When the oil price started to climb in 2002, Dubai didn’t have much crude left. But the city didn’t need it. Its neighbors sit atop 60 percent of the worId’s known oil reserves. Sheikh Mohammed lowered barriers to investment. Oil revenue looking for a home found one.
Prior to 2000, most Gulf countries had no investment vehicles to soak up the cash that was coming in. Oil earnings were spent on social schemes, infrastructure, and simple consumption. Any surplus got invested in American stocks and bonds. But through the 1990s, Dubai and other cities began building the banking and financial infrastructure needed to transform their societies. When the September 11 attacks made America less attractive, the Gulf had opportunities at the ready.

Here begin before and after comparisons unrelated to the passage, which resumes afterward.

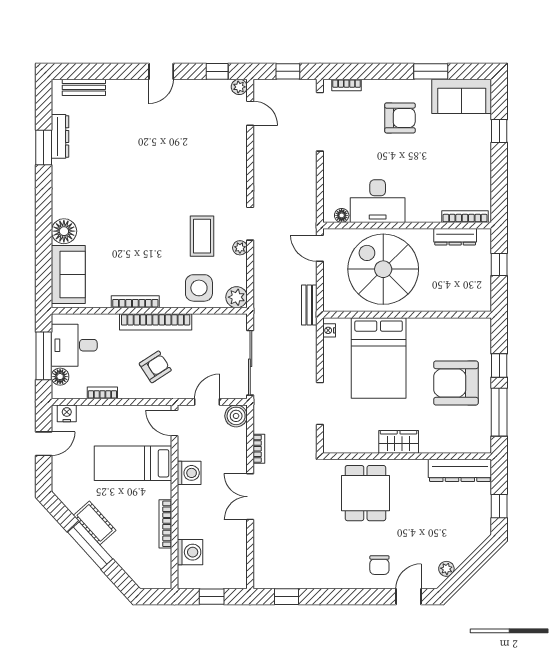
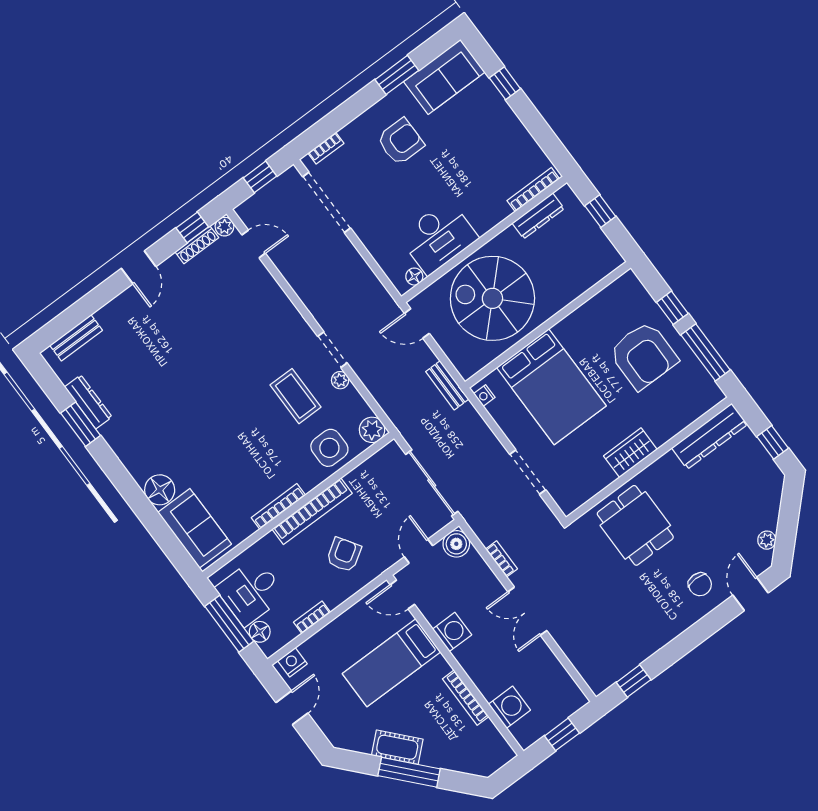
shoe rack: (212, 85) -> (197, 245), added
armchair: (456, 383) -> (643, 355), turned -90

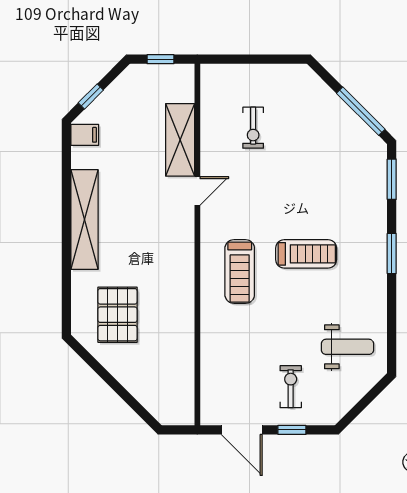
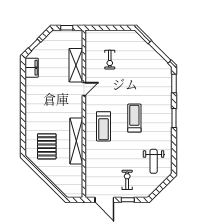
filing cabinet: (85, 135) -> (32, 68), width x2.00
shelving: (84, 220) -> (76, 141), moved
treadmill: (306, 254) -> (134, 118), turned -90
weight bench: (347, 347) -> (154, 161), turned 90

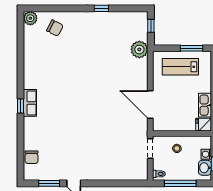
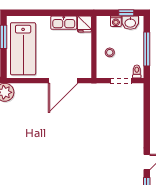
lab bench: (180, 67) -> (23, 49), width x1.36, depth x1.39
doorway: (150, 149) -> (121, 81), moved

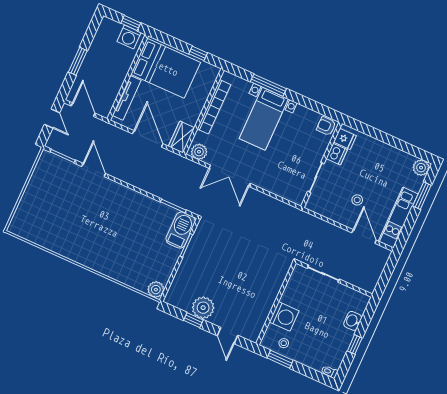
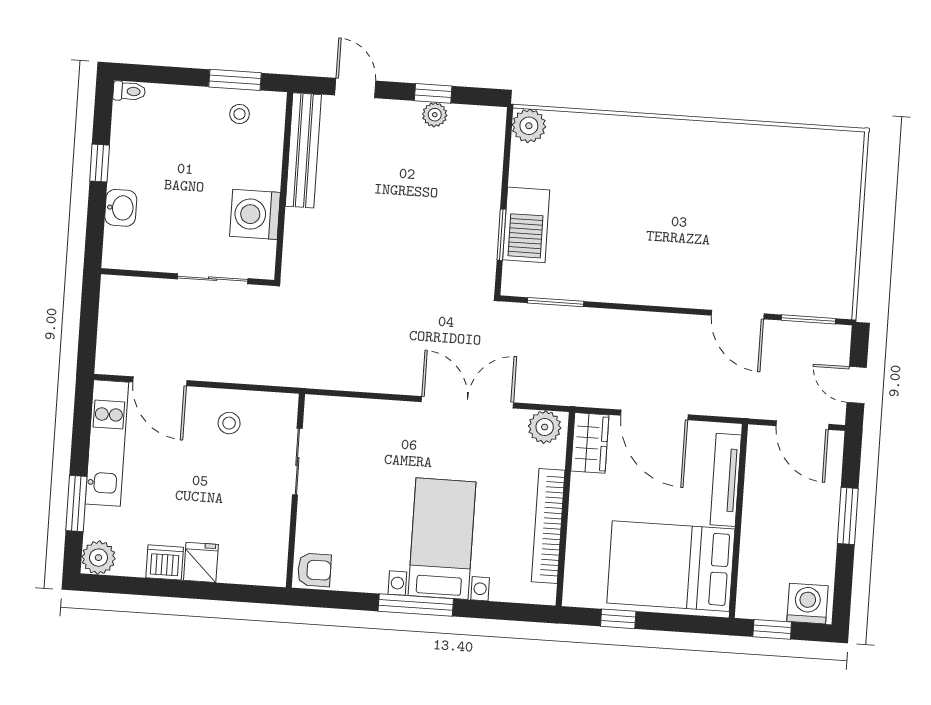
washing machine: (129, 37) -> (808, 604), moved
window: (268, 85) -> (416, 605), moved
fridge: (345, 139) -> (201, 562), moved, turned 90
dishwasher: (337, 154) -> (165, 562), moved, turned 90
stool: (357, 200) -> (229, 423), moved
barbecue: (181, 230) -> (526, 225), moved
plant: (203, 308) -> (435, 115), width x0.53, depth x0.53
bench: (261, 316) -> (303, 150), added
washing machine: (284, 316) -> (255, 214), moved

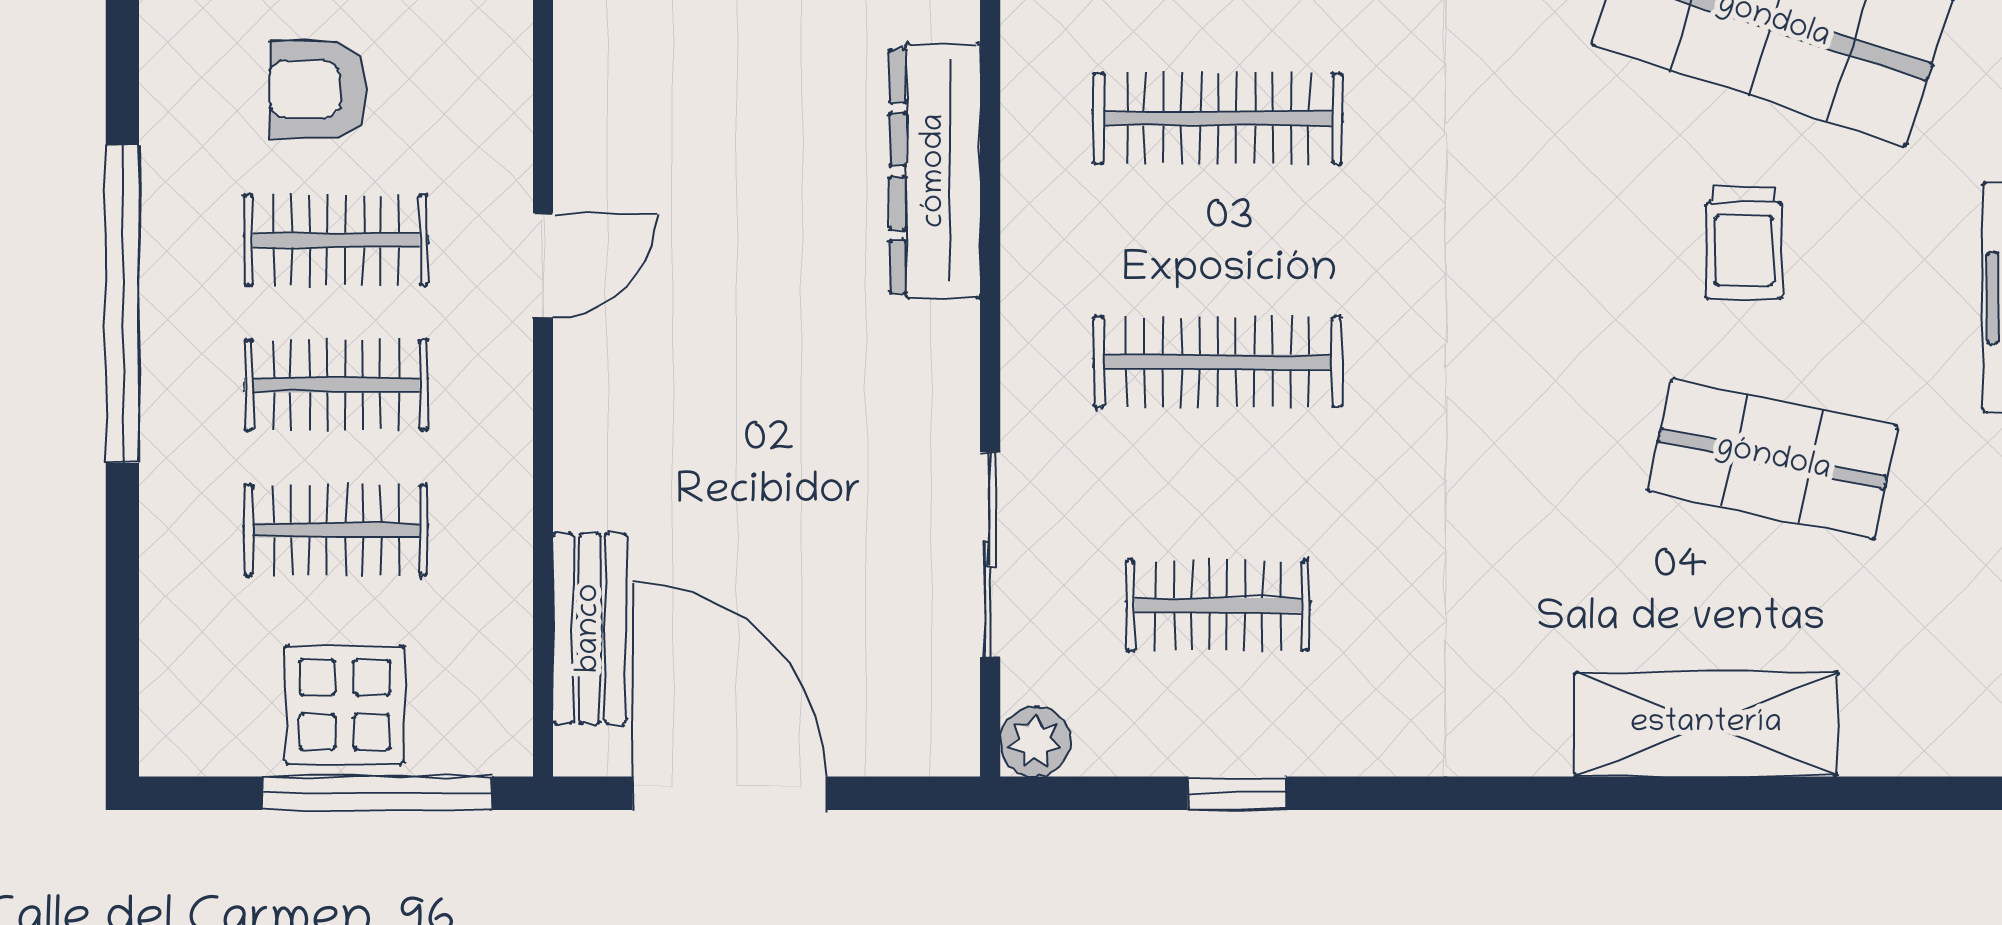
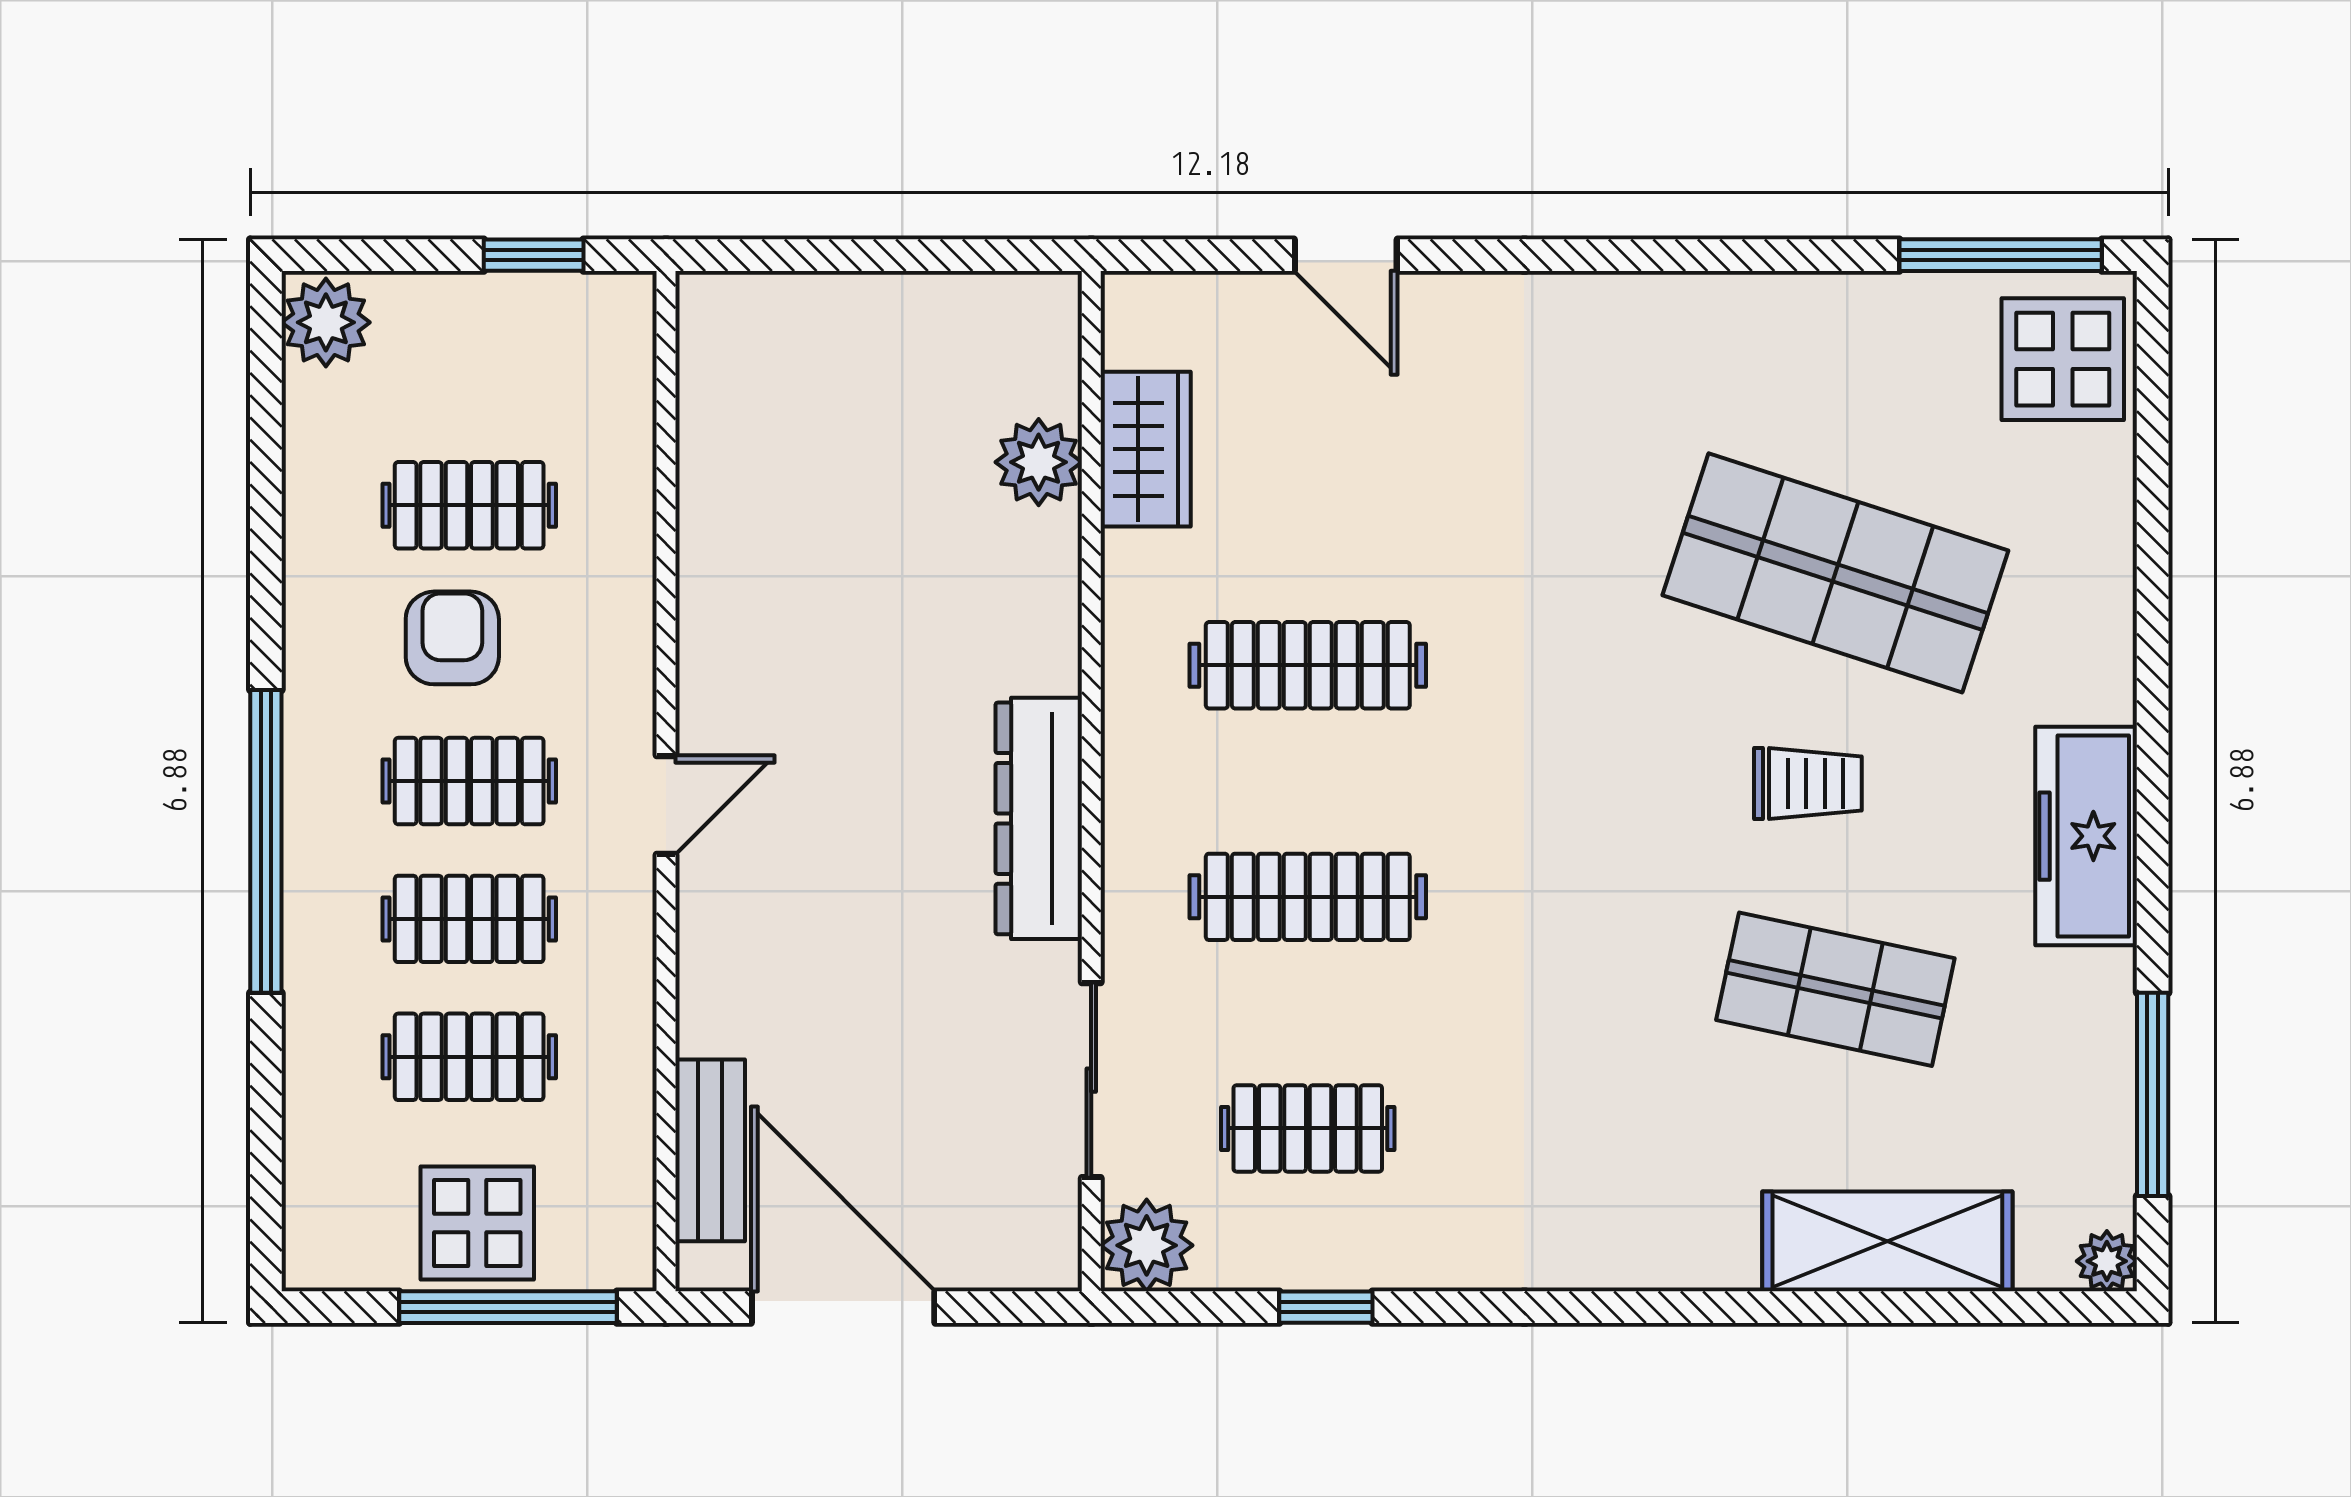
armchair: (318, 90) -> (452, 638), turned 90
dresser: (935, 171) -> (1039, 818), moved
trolley: (1744, 243) -> (1808, 784), turned -90
shelving: (1706, 724) -> (1887, 1241), moved
plant: (1035, 741) -> (1147, 1245), width x1.38, depth x1.38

By 2001, Dubai had a stock market. Now it has two, with a third in Abu Dhabi. The city has grown into a regional services and banking center, and, with the Burj Al Arab, a playground for the jet set. Investors had their choice. They could buy stocks or real estate, or start a business.
“Before, it had been barren land. You couldn’t have planted seeds,” says Morgan Stanley’s Makhoul, forty-two. “Now, the land was well tilled. It was fertile. The money came pouring in. The main axis that was ready to receive it all? It was right here.”
It wasn’t just money that came back. Arab professionals who’d fled saw an opportunity to return to their neighborhood without suffering a pay cut. Dubai calls it the “reverse brain-drain.”
“These were people who thought the West was alienating them because of their cultural background. Suddenly they could function just as well in their home region,” Makhoul says. “You didn’t have to worry about the stigma anymore. You were in a comfortable environment.”
Makhoul is one of these people. He’d fled his hometown, Beirut, when he was twenty, figuring he was abandoning the Arab world. But in 2005, after two decades in New York, Tokyo, and London, Morgan Stanley asked him to move to Dubai. Most Arab bankers and lawyers came in similar circumstances. “I like living here,” he says. “It’s Arab enough for me and it’s Western enough for me.”
In 2002, Sheikh Mohammed made perhaps his single most momentous decision. It would catapult Dubai onto the globe and, within a few years, into the household vocabulary of nearly everyone on earth.
He decreed that foreigners could buy homes.
The city was already the Gulf’s most desirable expatriate base. Suddenly it became the only place in the Gulf where foreigners could buy real estate. Sheikh Mohammed’s message to foreigners was: I don’t just want you to bring your money to Dubai. I want you to bring your skills and your family and contribute to our economy and society. And I want you to be comfortable.
The decree unleashed a typhoon of pent-up demand that was far stronger than anyone knew. A gold rush ensued. Expatriates jumped at the chance to buy. Investors followed, funneling cash into Dubai from ever farther away. Within a few years, developers turned the city into a giant construction site.